Bob: We’re talking to Jim Kuntz, campus president, Lincoln Tech of South Plainfield, New Jersey. You’ve been around a long time in this area and trained a lot of diesel technicians. Tell us what you think, in your mind, are the three or four most important personality traits of a successful student, successful employee? And I got to believe a lot of these folks are looking at opening up their own shops.
Jim: Yes, they are. The first thing you need is you need to have really good analytical skills. Analysis plays an essential role in diagnosing diesel engines and malfunctions. Even if the diesel engine utilizes electronic-diagnosed equipment, whether it’s a railway car or a semi-truck, diesel techs need to be able to thoroughly examine and diagnose those diesel-powered vehicles. You want to be able to have troubleshooting skills. Troubleshooting skills work directly with the technician’s and the mechanic’s analytical skills to successfully repair diesel-powered engines. You want interpersonal skills. At some point in time, you’re going to become a manager of a shop. Especially if you want to own your own shop, you’re going to be dealing with customers on a day-to-day basis. And if you’re really interested in moving up the dealership’s ladder or the independent shop’s ladder and getting to management—or if you want to own your business—you’re going to have to have some really good leadership skills. For those who wish to obtain leadership positions at diesel corporations, having the proper leadership skills is going to be vital to increasing one’s chance of being promoted.
Bob: That’s great, Jim. We really appreciate it. We’re talking to Jim Kuntz, campus president, Lincoln Tech in South Plainfield, New Jersey. Here are my takeaways—and correct me if I’m wrong or modify them if you feel a need to.

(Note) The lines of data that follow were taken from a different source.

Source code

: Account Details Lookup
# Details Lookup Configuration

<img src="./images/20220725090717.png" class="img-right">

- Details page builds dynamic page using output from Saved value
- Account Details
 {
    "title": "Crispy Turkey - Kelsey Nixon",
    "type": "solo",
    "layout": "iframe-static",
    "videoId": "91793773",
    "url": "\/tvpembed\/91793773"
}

My first takeaway from today’s conversation is that I understand that diesel technician careers are in extremely high demand, with job opportunities available both nationally and regionally. Further, I understand that there’s 300,000 job opportunities nationwide and 35,000 in the South Plainfield metro area.
Second thing I heard is Lincoln Tech – South Plainfield, New Jersey, is a leading nationally accredited school providing education and training needed to fill these jobs right now. You’ve got the programs that can lead people to successful employment.
Finally, I’m hearing a guy by the name of Jim Kuntz at Lincoln Tech that’s available to answer any questions for potential students, parents, guidance counselors, whatever. So, Jim, I’m going to give you a chance, if you don’t mind, to repeat your contact information—email, telephone numbers, that sort of thing.
Jim: Sure. The first thing is the website: lincolntech.edu. If you want to contact me directly, firstname.lastname@example.org. And you can call the school directly at (908) 756‑7155.
Bob: We want to thank today’s guest, Jim Kuntz, Lincoln Tech – South Plainfield, New Jersey. The topic of today’s episode of Imagine America Radio has been diesel technician careers. We want to thank today’s podcast audience for taking time out of their busy and hectic schedules to listen to this edition of Imagine America Radio.
On behalf of my colleague, Lee Doubleday, and myself, please be safe and we’ll be talking to you all very soon. Thank you and goodbye.